Onde quero chegar? Esta é uma era em que pessoas agem diferente. Compram diferente. Se comportam diferente. Valorizam diferente. Trabalham diferente. A tecnologia é parte, mas não a totalidade da mudança. Perto do que mudaram as pessoas, a tecnologia é quase a mesma. E entender pessoas é muito mais difícil do que entender ferramentas.
Se o papo é sobre relevância no futuro, precisamos urgentemente entender que as mudanças envolvem toolsets (ferramentas, como a tecnologia), skillsets (novas habilidades) e, muito mais, mindsets (comportamentos e cultura). Não adianta se preparar para usar tecnologia ou implementar uma metodologia diferente, por exemplo, se o exercício não tiver esforços para mudar como o jurista age, se comporta e trabalha.
Entender cultura é ir além de usar tecnologia, pufes coloridos, design thinking, de achar que basta colocar um colete estiloso para criar rapport com um jovem millennial. Mudar cultura é: em toda hora, todo lugar, a cada e-mail, sempre que se comunicar ou elaborar uma frase, embutir empatia, propósito, profundidade, curiosidade, inteligência emocional, colaboração e espírito empreendedor, por exemplo. Essas, sim, são virtudes cada vez mais presentes em negócios de todas as indústrias – e não será diferente para o ambiente jurídico. Demora, é doloroso e bastante desgastante superar os próprios limites para ser um profissional diferente. Contudo, sinto informar que esse tipo de postura será cada vez mais essencial.
Mais do que adaptar a ciência jurídica às novas tecnologias, precisamos revisitar a posição de profissionais do direito neste famigerado mundo 4.0. Antes de sistemas tecnológicos avançados, é necessário trazer noções de UX, eficiência, design, agilidade e informalidade – só para começar. Entender conceitos que há muito tempo são praticados em outras indústrias e, em verdadeira interdisciplinaridade, aplicá-los ao próprio cotidiano, descendo da falsa ideia de que a prática do direito é intocável demais para sofrer mutações. Valorizar o tempo e o dinheiro dos indivíduos envolvidos, entregando a melhor experiência que puderem ter.
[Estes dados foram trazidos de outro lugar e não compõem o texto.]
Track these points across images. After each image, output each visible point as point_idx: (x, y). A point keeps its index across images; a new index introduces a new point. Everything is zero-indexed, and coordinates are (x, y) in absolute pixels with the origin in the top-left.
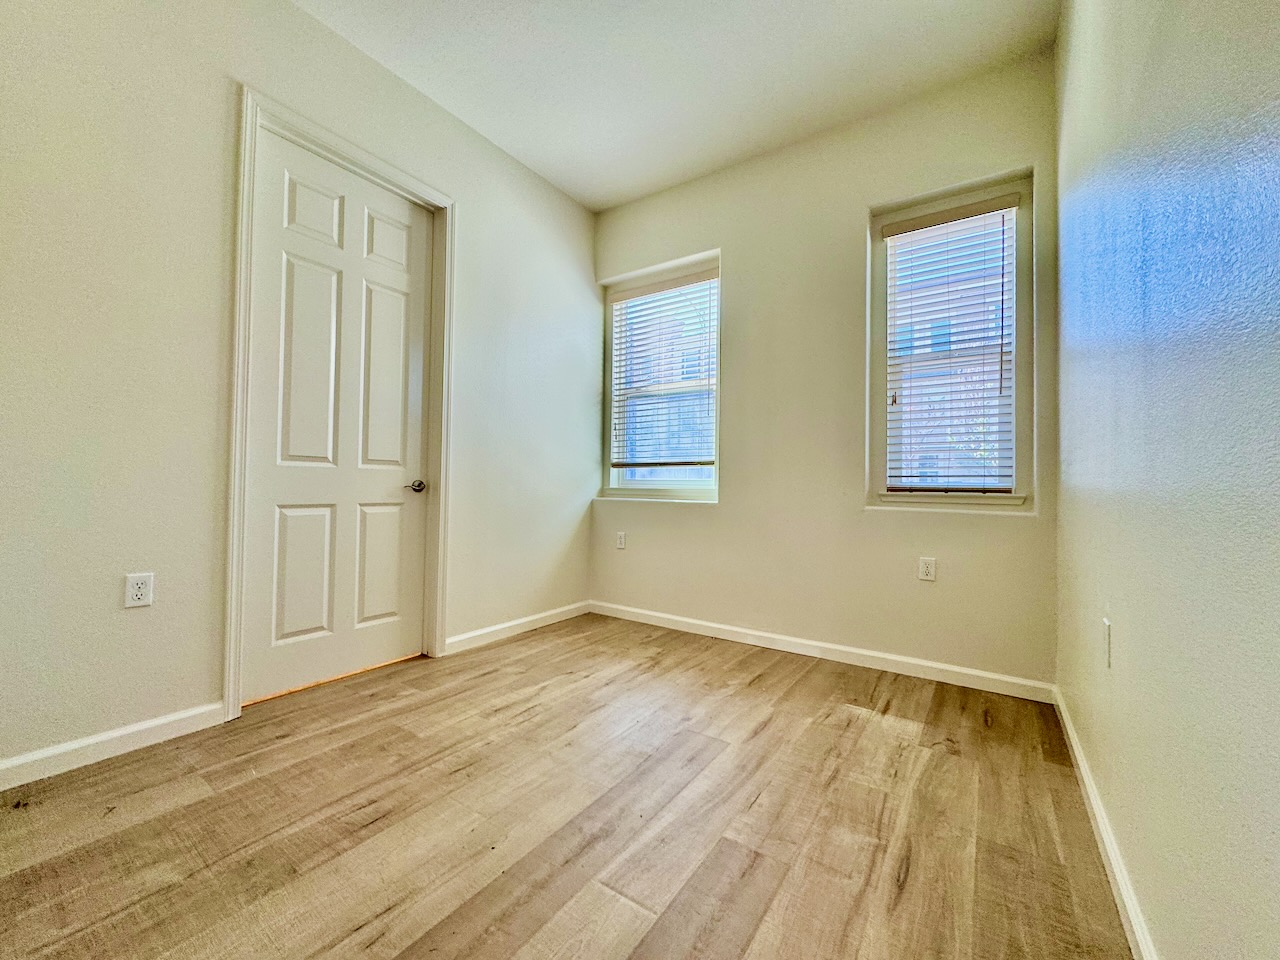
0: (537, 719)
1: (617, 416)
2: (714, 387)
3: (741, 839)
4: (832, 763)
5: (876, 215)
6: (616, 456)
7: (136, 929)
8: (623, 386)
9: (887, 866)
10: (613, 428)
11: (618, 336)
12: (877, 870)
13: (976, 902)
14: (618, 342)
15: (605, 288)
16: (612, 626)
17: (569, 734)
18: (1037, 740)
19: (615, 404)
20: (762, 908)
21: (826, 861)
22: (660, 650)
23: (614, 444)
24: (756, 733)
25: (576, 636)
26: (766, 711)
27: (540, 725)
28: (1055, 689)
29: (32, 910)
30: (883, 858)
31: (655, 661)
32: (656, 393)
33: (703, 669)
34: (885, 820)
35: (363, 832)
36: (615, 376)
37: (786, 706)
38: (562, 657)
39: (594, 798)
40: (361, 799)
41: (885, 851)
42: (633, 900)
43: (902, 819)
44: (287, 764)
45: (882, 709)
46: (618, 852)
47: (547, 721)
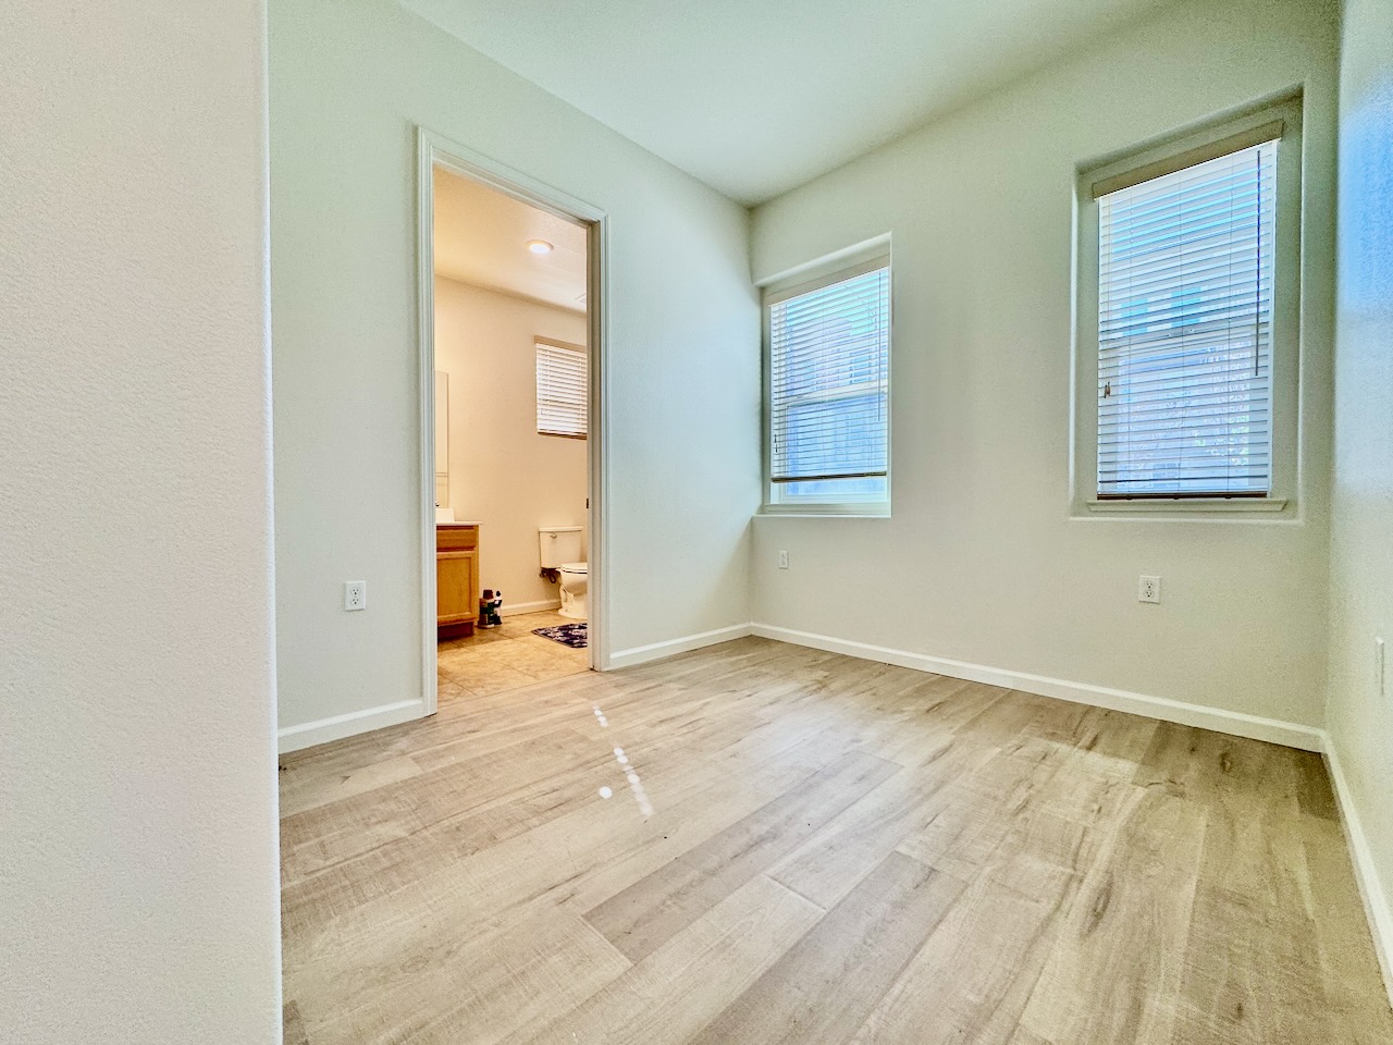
0: (701, 731)
1: (777, 427)
2: (886, 390)
3: (915, 855)
4: (1022, 793)
5: (1083, 172)
6: (776, 470)
7: (378, 868)
8: (783, 395)
9: (1082, 897)
10: (773, 439)
11: (777, 340)
12: (1070, 899)
13: (1191, 941)
14: (777, 346)
15: (762, 290)
16: (776, 649)
17: (733, 747)
18: (1292, 789)
19: (775, 414)
20: (936, 917)
21: (1011, 883)
22: (827, 674)
23: (774, 457)
24: (934, 758)
25: (740, 657)
26: (945, 738)
27: (704, 737)
28: (1322, 734)
29: (303, 845)
30: (1079, 888)
31: (822, 685)
32: (820, 400)
33: (874, 694)
34: (1083, 852)
35: (549, 814)
36: (774, 383)
37: (971, 734)
38: (724, 677)
39: (761, 805)
40: (545, 786)
41: (1081, 881)
42: (803, 895)
43: (1104, 854)
44: (480, 754)
45: (1088, 743)
46: (785, 853)
47: (713, 734)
O operador do direito relevante no futuro não será o que superar um sistema de inteligência artificial; será o que souber se portar em um mundo transformado por novos valores, buscando agregar e compreendendo o que esperam os outros a seu redor. O futuro do direito não é um algoritmo, é justamente o contrário: é um ambiente em que pessoas devem entender e se relacionar com pessoas, sejam estas clientes, partes, réus ou seja lá qual for o papel que desempenhem. Essa é a essência da inovação.